---------- Information
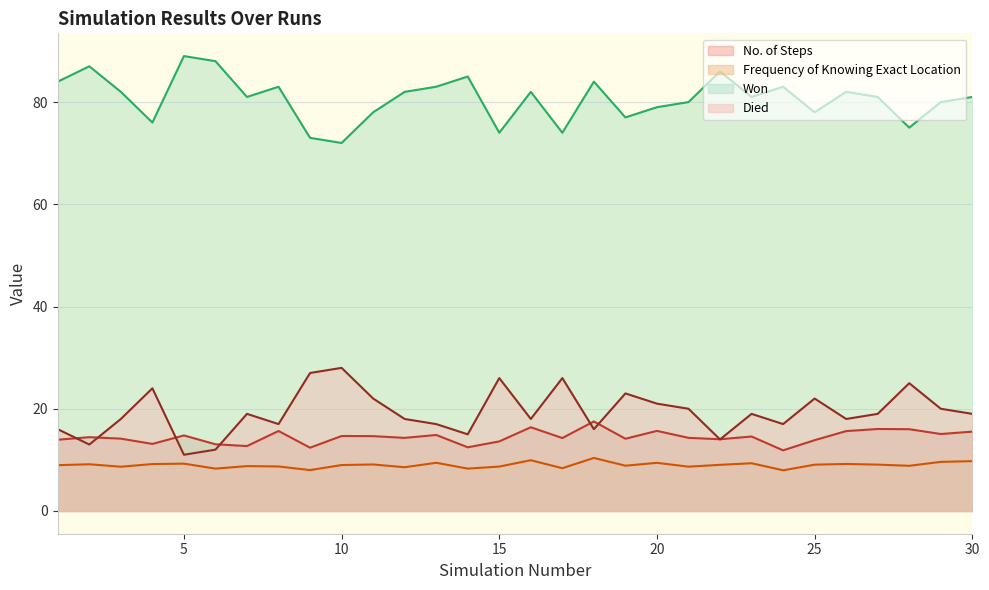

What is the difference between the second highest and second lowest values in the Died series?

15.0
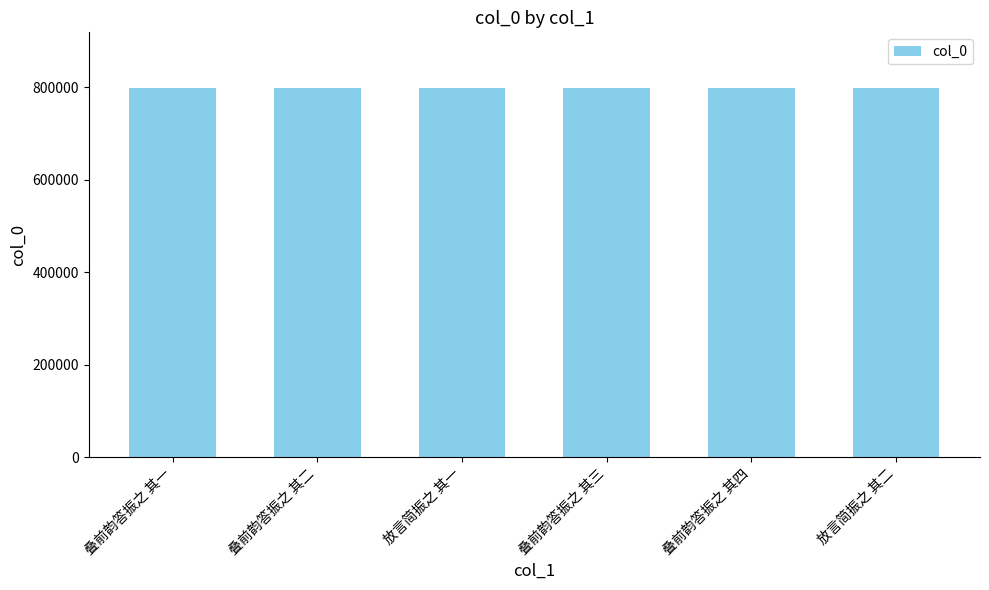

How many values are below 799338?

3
--------------------
## Work item
Can you rewrite the material above with every "values" changed to "data points", leaving everything else as it is and omitting the pictures?

## Answer below
What is the difference between the second highest and second lowest data points in the Died series?

15.0

How many data points are below 799338?

3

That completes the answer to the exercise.